▸ EXERCISE TASK 1: List every named initiative that the article on Labour politics puts in single quotation marks.
▸ EXERCISE TASK 2: Print the part of the article on Labour politics starting at "Progress | Centre-left" and ending at "also to observe.".

▸ QUOTED TEXT:
++++++++

Progress | Centre-left Labour politics

Being the change we want to see

Much has been said in recent days about the need for Labour to listen, learn and reconnect with the voters. That is admirable, but does anyone know what it means in practice? As elections come and go meanwhile, and as Labour loses ever larger numbers of its traditional supporters, some commentators, and even members of the NEC, have started talking about the Labour brand being in meltdown. In that context, the challenge seems to be not only to figure out how Labour can best listen, but to find a whole new way of getting voters to listen to Labour. Perhaps the time has come to go beyond that too, to ask the voters not only to listen, but also to observe.

Imagine a party that does not just oppose the Tories in parliament but that gets on with building the country we want to see outside parliament as well.

Imagine a party that recruits career mentors and makes them available to young people all over the country, advising them on how to fulfil their dreams and pursue their ambitions. If it is not just what you know, but who you know that counts then let Labour be the party that makes connections for young people, that opens doors and opportunities – not just from the vantage point of government in five years’ time but in communities up and down the country today.

Imagine a ‘Business for Labour’ network that helps take business leaders into schools and colleges to help young people dream bigger dreams, and talk to them about setting up businesses, becoming wealthy and employing others.

Imagine a party that creates an independent education trust to raise money and provide scholarships to young people from disadvantaged backgrounds so they can engage in further education and develop the skills they need to pursue their dreams. Or a ‘Labour Internship Support Network’ that connects people willing to provide free or cheap accommodation to young people so they can take up internships in expensive parts of the country, like London, that would otherwise be beyond them.

Imagine a ‘Labour Bridging the Generations Programme’ that recruits young people to help keep an eye on older citizens who live alone and need help with tasks that some older people find difficult.

Today, the technology is available to facilitate all this relatively cheaply. Through a combination of that technology and the mobilisation of volunteers, Labour could help to coordinate people with skills and time they want to donate and connect them together with those in need. The only thing stopping the party doing it is a lack of imagination about what a political party can and should be in the twenty-first century, over and above being an organisation that seeks to win elections.

++++++++

▸ DATA EXCERPTS:

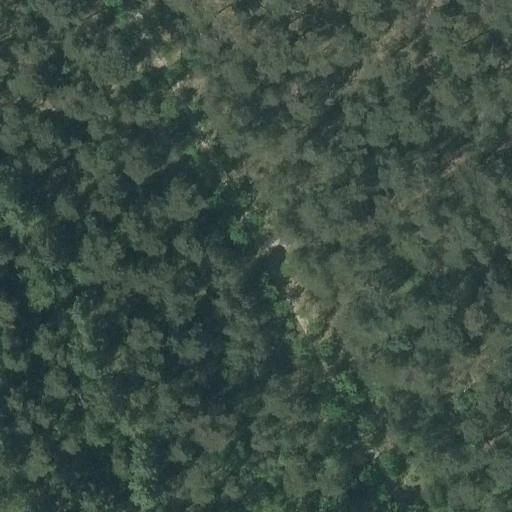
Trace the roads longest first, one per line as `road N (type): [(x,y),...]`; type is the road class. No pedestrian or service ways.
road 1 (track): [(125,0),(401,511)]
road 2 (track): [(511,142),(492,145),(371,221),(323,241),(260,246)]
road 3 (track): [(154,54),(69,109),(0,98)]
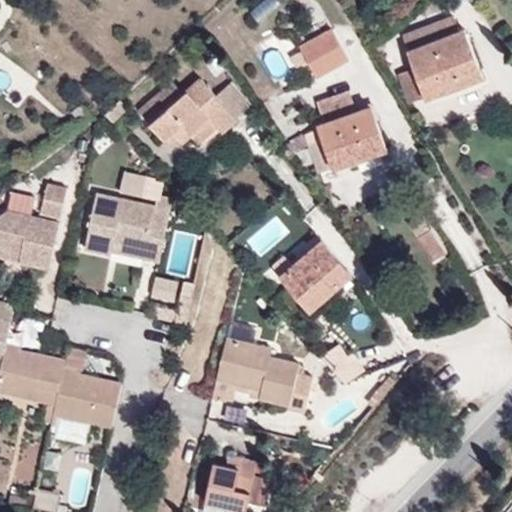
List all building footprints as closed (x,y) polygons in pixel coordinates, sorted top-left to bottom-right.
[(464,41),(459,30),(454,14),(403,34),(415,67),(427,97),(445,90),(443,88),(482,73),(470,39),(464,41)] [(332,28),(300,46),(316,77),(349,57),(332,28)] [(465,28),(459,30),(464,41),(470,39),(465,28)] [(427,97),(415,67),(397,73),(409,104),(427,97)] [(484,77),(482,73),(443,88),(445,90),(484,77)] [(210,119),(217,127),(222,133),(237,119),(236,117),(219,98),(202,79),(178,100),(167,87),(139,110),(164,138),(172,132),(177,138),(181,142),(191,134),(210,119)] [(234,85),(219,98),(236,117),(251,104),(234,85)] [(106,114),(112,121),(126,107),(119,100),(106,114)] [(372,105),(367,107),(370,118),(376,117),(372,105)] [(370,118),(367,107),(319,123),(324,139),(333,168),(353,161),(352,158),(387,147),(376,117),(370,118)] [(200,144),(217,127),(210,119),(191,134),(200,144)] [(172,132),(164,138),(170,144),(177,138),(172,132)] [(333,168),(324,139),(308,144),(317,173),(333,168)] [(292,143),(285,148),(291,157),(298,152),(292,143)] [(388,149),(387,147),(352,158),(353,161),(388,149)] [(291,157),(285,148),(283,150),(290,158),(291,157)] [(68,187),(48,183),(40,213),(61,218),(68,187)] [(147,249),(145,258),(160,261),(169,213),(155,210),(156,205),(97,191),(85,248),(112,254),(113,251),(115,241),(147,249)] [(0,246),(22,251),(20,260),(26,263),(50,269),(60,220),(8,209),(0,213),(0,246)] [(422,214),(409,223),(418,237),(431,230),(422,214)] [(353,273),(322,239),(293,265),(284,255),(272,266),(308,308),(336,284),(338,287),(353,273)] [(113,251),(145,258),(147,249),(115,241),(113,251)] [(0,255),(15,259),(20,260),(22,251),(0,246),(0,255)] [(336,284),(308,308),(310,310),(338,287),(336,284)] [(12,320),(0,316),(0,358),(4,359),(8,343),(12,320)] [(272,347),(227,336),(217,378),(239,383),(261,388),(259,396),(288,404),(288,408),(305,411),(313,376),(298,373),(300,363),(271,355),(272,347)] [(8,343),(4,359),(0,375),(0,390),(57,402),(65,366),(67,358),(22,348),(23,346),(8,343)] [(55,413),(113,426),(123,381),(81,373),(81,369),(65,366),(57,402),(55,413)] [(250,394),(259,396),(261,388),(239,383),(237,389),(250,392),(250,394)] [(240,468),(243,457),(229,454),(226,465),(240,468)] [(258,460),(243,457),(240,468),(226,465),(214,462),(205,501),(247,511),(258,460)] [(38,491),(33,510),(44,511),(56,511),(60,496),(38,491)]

++++++++

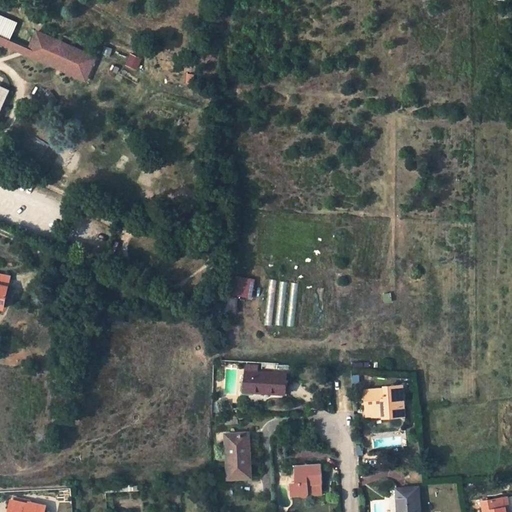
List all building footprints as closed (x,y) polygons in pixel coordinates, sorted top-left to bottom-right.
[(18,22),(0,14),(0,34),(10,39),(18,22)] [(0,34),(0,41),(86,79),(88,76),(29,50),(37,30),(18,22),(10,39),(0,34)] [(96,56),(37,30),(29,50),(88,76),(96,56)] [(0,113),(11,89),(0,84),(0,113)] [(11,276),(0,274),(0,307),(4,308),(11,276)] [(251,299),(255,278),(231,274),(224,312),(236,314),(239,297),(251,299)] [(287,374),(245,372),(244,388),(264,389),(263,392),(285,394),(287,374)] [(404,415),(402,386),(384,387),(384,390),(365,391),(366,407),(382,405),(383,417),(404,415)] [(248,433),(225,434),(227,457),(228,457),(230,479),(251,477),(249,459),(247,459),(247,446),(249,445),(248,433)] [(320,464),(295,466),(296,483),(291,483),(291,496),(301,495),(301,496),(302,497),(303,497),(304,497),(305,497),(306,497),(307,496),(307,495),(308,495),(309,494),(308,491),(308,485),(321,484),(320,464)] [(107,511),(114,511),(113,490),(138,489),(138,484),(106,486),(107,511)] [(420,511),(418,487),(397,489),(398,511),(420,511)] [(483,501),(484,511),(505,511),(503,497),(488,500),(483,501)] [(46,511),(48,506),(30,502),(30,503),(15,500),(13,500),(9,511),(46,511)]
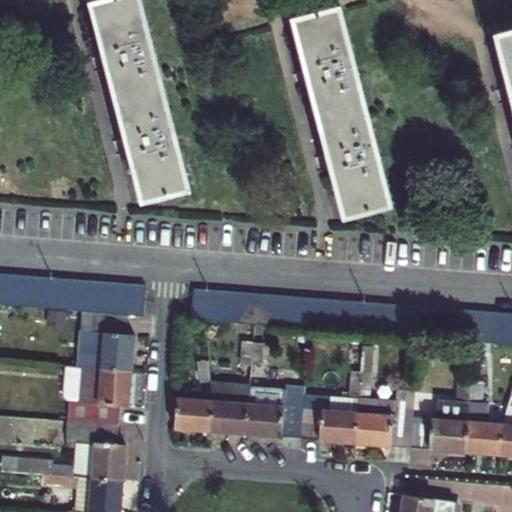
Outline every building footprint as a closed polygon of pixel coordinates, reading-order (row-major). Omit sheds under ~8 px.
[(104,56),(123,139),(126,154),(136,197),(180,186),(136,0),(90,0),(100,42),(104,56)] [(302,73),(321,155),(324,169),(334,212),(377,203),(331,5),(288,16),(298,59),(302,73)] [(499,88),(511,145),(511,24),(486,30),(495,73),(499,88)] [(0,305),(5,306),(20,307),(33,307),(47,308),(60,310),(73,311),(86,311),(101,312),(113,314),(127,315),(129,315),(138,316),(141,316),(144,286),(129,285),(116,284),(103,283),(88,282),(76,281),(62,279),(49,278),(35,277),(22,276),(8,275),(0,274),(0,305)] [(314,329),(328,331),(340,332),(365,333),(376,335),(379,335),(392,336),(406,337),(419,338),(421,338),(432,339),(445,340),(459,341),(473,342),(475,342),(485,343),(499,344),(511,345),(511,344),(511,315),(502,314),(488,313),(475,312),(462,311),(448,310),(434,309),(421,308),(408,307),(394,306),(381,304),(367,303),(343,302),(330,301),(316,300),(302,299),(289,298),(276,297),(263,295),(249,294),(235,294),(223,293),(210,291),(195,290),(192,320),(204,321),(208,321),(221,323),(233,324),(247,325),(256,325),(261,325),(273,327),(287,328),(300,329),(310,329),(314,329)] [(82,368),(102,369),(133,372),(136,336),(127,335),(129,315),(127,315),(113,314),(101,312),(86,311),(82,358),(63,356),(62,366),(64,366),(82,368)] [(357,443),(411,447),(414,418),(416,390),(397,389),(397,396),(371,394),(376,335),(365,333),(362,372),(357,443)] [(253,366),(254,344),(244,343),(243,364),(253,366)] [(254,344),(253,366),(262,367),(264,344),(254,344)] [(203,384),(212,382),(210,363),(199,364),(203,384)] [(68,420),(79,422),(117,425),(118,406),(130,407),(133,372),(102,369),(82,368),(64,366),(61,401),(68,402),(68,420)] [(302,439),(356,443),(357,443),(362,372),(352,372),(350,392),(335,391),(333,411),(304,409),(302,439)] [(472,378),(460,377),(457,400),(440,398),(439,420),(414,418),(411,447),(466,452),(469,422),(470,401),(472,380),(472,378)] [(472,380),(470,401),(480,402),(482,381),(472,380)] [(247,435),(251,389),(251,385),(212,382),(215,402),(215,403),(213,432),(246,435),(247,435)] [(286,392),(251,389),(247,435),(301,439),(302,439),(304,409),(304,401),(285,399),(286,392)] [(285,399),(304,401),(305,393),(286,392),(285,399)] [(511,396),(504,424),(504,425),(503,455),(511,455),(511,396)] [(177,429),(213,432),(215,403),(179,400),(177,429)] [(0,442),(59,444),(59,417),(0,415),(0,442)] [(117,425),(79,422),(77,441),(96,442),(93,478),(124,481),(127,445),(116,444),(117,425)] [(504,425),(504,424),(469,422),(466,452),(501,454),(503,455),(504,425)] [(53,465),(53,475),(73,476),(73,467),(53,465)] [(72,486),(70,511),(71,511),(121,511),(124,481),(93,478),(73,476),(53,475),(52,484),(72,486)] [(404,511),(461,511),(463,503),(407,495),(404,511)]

++++++++

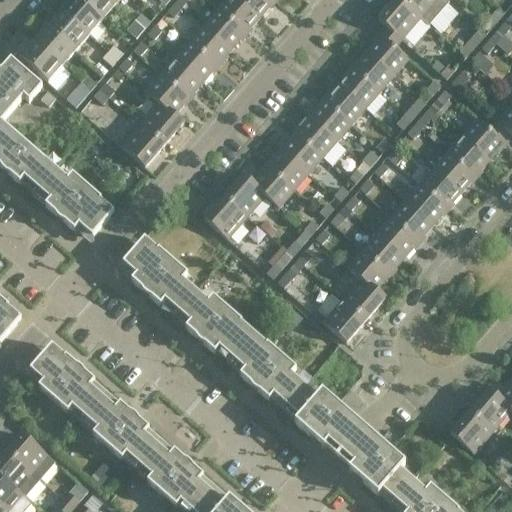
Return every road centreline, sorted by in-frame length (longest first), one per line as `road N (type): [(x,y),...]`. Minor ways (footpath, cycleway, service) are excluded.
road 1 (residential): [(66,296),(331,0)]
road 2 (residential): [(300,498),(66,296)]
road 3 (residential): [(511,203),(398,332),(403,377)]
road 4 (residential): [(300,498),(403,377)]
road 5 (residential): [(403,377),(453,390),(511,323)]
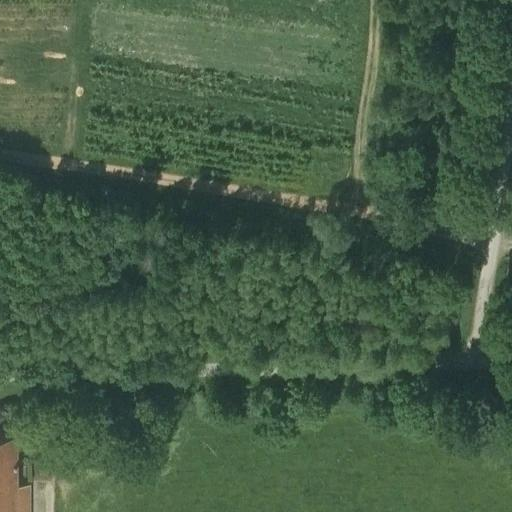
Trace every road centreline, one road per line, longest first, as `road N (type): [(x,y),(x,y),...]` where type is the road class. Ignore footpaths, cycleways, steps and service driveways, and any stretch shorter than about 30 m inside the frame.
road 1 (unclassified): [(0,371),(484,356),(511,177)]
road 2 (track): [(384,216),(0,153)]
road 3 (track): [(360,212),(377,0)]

++++++++

▸ PROBLEM SOLUTION 1:
- Business for Labour
- Labour Internship Support Network
- Labour Bridging the Generations Programme

▸ PROBLEM SOLUTION 2:
Progress | Centre-left Labour politics

Being the change we want to see

Much has been said in recent days about the need for Labour to listen, learn and reconnect with the voters. That is admirable, but does anyone know what it means in practice? As elections come and go meanwhile, and as Labour loses ever larger numbers of its traditional supporters, some commentators, and even members of the NEC, have started talking about the Labour brand being in meltdown. In that context, the challenge seems to be not only to figure out how Labour can best listen, but to find a whole new way of getting voters to listen to Labour. Perhaps the time has come to go beyond that too, to ask the voters not only to listen, but also to observe.